H was told: A cycle of chemo cost about RM 5,000, Chemopot – RM 4,000 – 5,000. The initial treatment of 6 cycles could come to about RM 40,000 to 50,000.
My question: What happen after the 6 cycles of chemo? Will Rey need more chemo? That means more money for more treatment. Let us assume that in total the total cost of treatment finally comes to RM 100,000. Do you have that kind of money to spend?
H told me: He would borrow or sell his house to come up with that amount. It also means, he will be financially drained and ruined. He would have nothing left to take care of his family and do his business.
My comment: It may be okay to cough out that kind of money if Rey can be cured. What if he is not cured? Money gone and son lost.
- Facing Death
Everybody with cancer wants to find a cure — cure means the disease goes away and will not come back. Unfortunately, cure is elusive even though the “response to treatment” could be high, as reported in medical literature. But response does not mean cure.
Some years ago I had a 2-month-old baby with neuroblastoma, Stage 4. The doctor scolded the parents for declining chemotherapy. I clearly remember that morning when the baby’s parents came to my house and sat down to talk (and cried) for 2 hours. The first question I asked was: How do you want your baby to die? Natural death or die while doing the chemo? The mother replied she preferred her baby to die naturally. Then my respond was: Let’s do nothing and takes some herbs! Stop feeding her milk. Change to fruit juices. Today, this baby is a normal 15 year-old. (Note: this case is unique and does not necessarily apply to Rey at all. Each one has his/her own healing path).
What could have happened if she was to undergo the chemo as suggested by the doctor? Will she be still alive?
Even if she was cured, what would be the chances of her getting another cancer as a result of the earlier toxic treatment?
I reminded H that while we all hope that the chemo would cure Rey, we also need to face reality that he might die because of the treatment. So, how do you want Rey to die?

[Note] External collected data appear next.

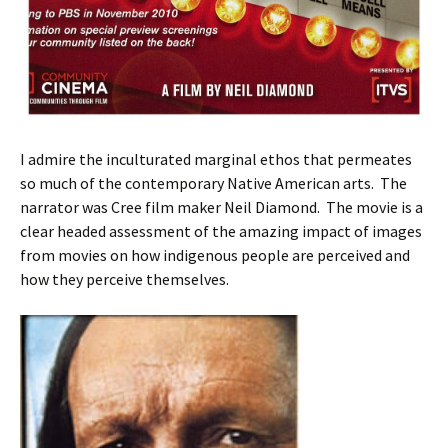
I admire the inculturated marginal ethos that permeates
so much of the contemporary Native American arts. The
narrator was Cree film maker Neil Diamond. The movie is a
clear headed assessment of the amazing impact of images
from movies on how indigenous people are perceived and
how they perceive themselves.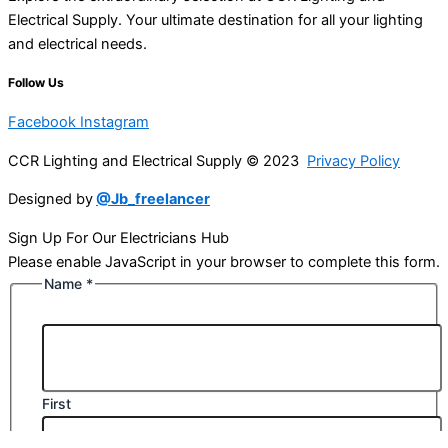
Electrical Supply. Your ultimate destination for all your lighting
and electrical needs.
Follow Us
Facebook
Instagram
CCR Lighting and Electrical Supply © 2023
Privacy Policy
Designed by
@Jb_freelancer
Sign Up For Our Electricians Hub
Please enable JavaScript in your browser to complete this form.
Name
*
First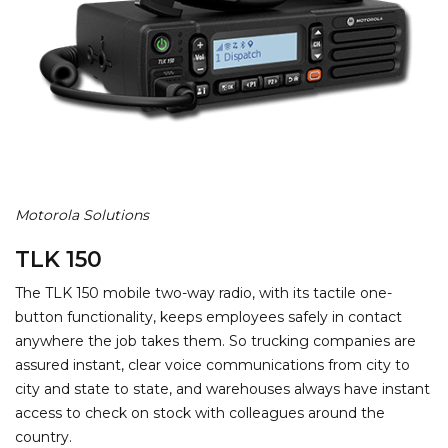
Motorola Solutions
TLK 150
The TLK 150 mobile two-way radio, with its tactile one-
button functionality, keeps employees safely in contact
anywhere the job takes them. So trucking companies are
assured instant, clear voice communications from city to
city and state to state, and warehouses always have instant
access to check on stock with colleagues around the
country.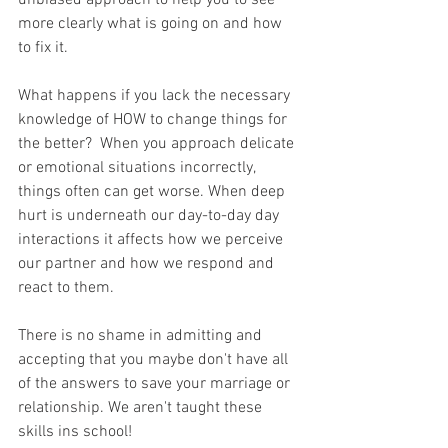
unbiased approach to help you to see 
more clearly what is going on and how 
to fix it.
What happens if you lack the necessary 
knowledge of HOW to change things for 
the better?  When you approach delicate 
or emotional situations incorrectly, 
things often can get worse. When deep 
hurt is underneath our day-to-day day 
interactions it affects how we perceive 
our partner and how we respond and 
react to them.
There is no shame in admitting and 
accepting that you maybe don't have all 
of the answers to save your marriage or 
relationship. We aren't taught these 
skills ins school!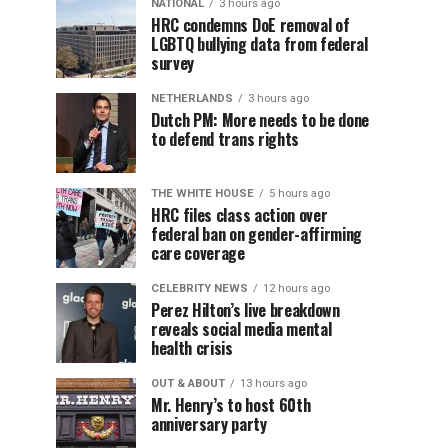
NATIONAL
3 hours ago
HRC condemns DoE removal of
LGBTQ bullying data from federal
survey
NETHERLANDS
3 hours ago
Dutch PM: More needs to be done
to defend trans rights
THE WHITE HOUSE
5 hours ago
HRC files class action over
federal ban on gender-affirming
care coverage
CELEBRITY NEWS
12 hours ago
Perez Hilton’s live breakdown
reveals social media mental
health crisis
OUT & ABOUT
13 hours ago
Mr. Henry’s to host 60th
anniversary party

This is what I told H: “Go back and discuss this matter with your wife. Call your parents in Surabaya and talk this out with them. Then make your own decision.”
The next morning, 5 March 2014, H and his wife and 5-year-old Rey came to our centre. This time, our conversation was more cheerful. It appeared to me that H seemed to be more confident. He had made up his mind. No chemo! He wanted to try the herbs.
I made it clear to H and his wife. I have no magic bullet to cure Rey. The herbs may be able to make his life a bit better but don’t expect a cure. If his condition deteriorates, they should ask for medical help.
I must confess that every time a child came to our centre for help, my heart sank. I knew this would be an uphill battle. How is a young person / baby understand that he/she has to drink bitter herbs every day? And many times a day. Then the diet has to be changed. No sweets, etc., etc. It is hard. Under such circumstances, we could only try our best.